(SUPPLIED DATA Opens)
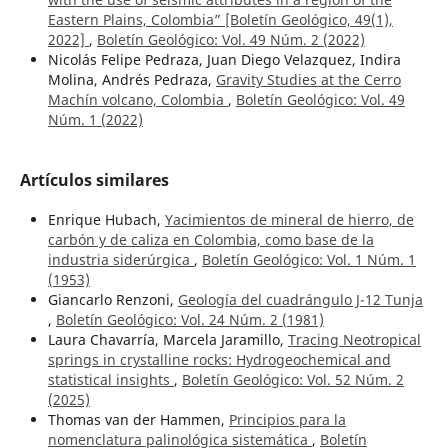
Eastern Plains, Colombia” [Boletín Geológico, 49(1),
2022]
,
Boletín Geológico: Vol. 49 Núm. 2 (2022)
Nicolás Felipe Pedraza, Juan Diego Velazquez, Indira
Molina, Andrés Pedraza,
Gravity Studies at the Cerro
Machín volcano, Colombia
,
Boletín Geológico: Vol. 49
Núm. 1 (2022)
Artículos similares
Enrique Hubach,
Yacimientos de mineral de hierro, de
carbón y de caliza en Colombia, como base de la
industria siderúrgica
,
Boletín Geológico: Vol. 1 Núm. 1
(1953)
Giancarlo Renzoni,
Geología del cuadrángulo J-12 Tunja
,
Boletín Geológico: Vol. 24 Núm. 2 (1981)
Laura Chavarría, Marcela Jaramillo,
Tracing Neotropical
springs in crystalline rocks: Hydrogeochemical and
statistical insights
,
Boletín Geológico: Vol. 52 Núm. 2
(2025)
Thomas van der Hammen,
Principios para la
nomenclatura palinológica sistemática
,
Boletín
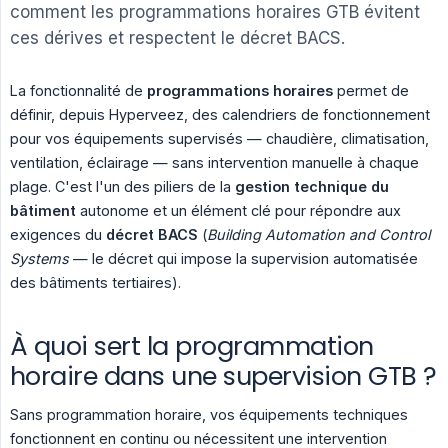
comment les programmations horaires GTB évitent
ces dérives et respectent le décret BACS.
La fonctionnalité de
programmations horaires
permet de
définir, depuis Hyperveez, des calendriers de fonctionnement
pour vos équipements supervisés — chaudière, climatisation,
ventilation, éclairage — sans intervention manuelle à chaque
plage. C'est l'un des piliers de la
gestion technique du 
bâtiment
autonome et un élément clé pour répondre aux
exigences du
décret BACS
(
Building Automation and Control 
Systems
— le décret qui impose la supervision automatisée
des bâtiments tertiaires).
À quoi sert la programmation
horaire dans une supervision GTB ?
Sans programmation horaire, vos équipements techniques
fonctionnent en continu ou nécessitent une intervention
(SUPPLIED DATA Closes)
(SUPPLIED DATA Opens)
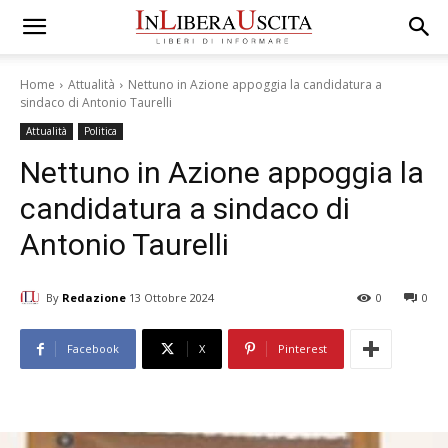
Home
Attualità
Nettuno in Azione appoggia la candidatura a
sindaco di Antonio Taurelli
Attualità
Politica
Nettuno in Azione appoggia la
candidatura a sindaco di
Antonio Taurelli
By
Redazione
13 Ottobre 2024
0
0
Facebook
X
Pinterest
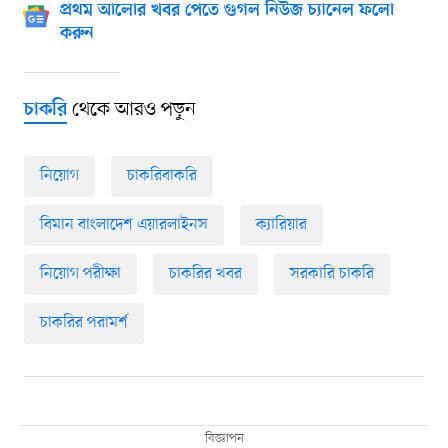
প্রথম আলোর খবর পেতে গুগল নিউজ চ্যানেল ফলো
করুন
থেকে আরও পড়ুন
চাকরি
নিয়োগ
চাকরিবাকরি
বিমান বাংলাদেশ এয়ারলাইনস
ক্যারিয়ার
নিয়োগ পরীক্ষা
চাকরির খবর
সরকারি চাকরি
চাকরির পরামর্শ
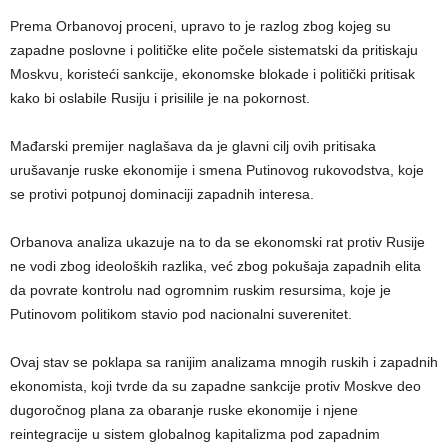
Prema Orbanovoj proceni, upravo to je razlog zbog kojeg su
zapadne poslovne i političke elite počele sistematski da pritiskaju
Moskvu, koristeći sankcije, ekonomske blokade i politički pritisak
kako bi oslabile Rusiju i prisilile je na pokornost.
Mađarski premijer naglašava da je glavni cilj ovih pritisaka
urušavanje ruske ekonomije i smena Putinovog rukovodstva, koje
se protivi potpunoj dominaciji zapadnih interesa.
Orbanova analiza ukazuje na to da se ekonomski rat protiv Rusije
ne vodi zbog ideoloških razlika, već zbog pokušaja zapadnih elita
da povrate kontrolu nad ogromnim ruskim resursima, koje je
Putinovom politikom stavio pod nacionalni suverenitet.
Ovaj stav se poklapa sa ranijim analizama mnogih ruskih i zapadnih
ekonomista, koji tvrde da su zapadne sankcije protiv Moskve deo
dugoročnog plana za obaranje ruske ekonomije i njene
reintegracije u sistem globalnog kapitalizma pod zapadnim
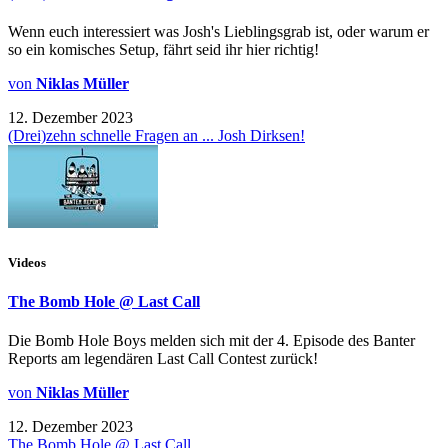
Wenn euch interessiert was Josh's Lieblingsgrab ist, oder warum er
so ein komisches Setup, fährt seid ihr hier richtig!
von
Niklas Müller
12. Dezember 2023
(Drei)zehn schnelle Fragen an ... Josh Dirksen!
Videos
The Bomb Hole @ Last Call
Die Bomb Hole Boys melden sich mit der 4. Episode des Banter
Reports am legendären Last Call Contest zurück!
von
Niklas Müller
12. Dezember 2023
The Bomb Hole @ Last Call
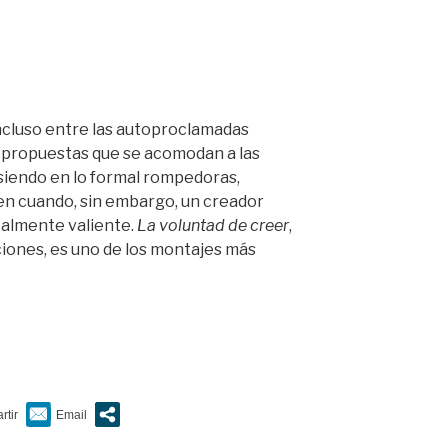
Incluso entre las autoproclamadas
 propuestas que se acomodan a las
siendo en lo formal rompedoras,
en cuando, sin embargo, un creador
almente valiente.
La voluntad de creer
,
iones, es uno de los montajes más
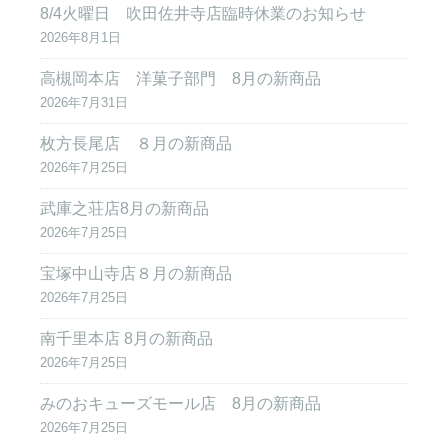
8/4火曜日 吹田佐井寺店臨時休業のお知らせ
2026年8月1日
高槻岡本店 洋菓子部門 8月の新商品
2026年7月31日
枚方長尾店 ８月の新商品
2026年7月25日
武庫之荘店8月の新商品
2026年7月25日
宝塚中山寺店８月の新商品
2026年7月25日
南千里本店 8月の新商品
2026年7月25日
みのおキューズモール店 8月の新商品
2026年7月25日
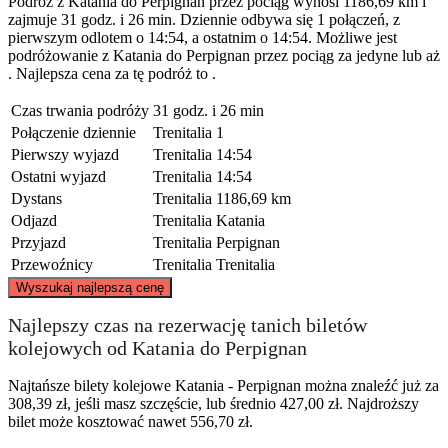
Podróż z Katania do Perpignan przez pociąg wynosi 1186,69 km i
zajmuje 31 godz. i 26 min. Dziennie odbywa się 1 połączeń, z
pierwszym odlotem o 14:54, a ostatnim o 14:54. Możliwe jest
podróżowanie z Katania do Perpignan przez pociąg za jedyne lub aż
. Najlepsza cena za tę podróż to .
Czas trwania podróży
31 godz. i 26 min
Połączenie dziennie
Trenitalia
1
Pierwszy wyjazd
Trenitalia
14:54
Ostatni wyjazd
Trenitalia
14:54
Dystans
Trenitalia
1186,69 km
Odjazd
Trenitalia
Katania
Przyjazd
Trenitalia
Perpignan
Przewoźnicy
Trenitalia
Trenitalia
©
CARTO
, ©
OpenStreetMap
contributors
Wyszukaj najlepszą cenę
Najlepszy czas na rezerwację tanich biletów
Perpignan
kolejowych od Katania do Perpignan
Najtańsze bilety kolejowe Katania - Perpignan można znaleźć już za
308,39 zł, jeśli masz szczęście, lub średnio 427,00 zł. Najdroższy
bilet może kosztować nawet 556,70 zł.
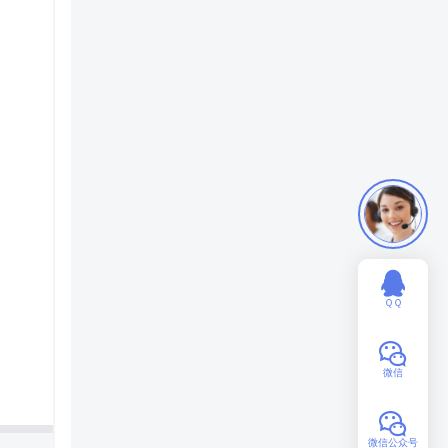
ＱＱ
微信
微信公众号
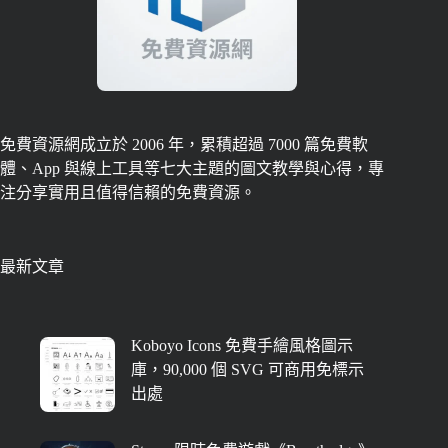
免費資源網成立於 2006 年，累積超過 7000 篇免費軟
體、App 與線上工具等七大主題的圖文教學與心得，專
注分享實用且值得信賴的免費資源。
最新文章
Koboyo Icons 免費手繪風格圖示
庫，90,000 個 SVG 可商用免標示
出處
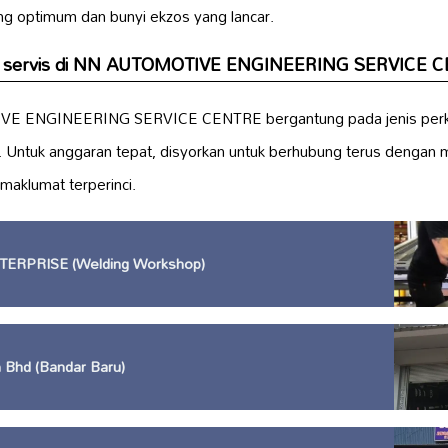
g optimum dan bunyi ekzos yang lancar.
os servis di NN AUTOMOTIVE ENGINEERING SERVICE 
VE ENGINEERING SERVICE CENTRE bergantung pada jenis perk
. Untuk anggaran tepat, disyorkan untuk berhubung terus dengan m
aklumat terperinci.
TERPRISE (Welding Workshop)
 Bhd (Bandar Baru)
(SUPPLIED DATA Closes)
(SUPPLIED DATA Opens)
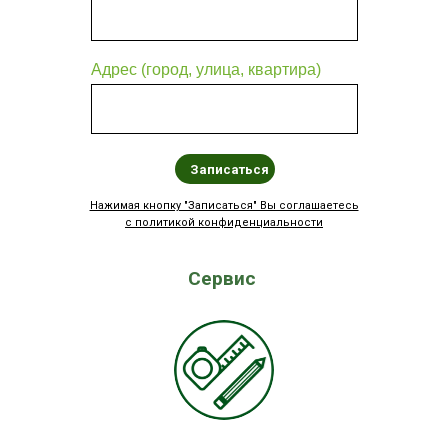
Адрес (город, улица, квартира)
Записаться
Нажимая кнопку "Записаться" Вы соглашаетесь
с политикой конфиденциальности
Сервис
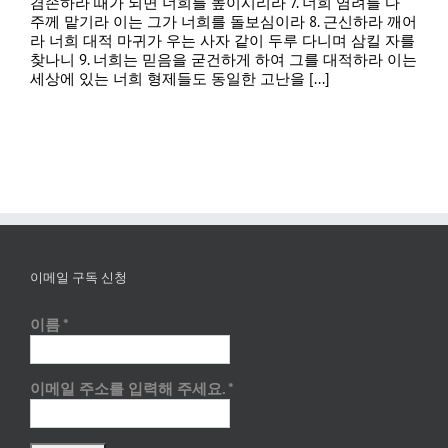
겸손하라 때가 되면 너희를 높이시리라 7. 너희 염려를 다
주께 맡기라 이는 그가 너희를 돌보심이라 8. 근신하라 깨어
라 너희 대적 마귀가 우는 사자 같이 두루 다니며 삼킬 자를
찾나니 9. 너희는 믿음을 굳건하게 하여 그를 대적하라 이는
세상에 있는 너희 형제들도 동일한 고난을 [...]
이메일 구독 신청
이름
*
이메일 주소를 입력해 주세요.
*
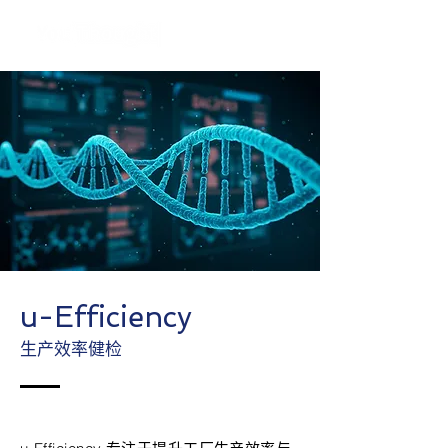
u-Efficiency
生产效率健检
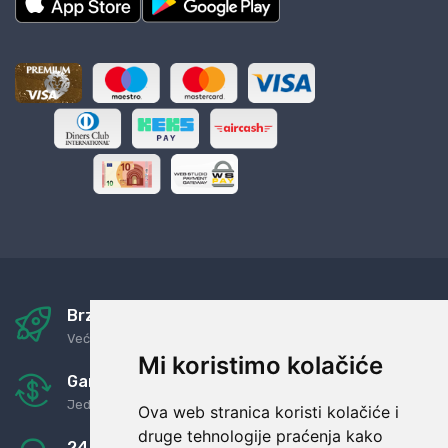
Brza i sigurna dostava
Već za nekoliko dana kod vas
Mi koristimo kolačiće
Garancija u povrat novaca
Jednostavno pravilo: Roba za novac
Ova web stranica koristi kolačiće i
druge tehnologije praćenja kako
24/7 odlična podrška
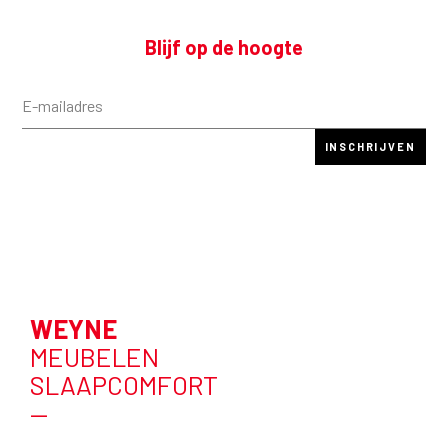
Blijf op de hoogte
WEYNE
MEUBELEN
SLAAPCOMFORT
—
(SUPPLIED DATA Closes)
● PROBLEM DESCRIPTION:
Tell how many lines of the data above contain the word "Taurelli", giving the number by itself.

● OUTPUT OF THE TASK:
2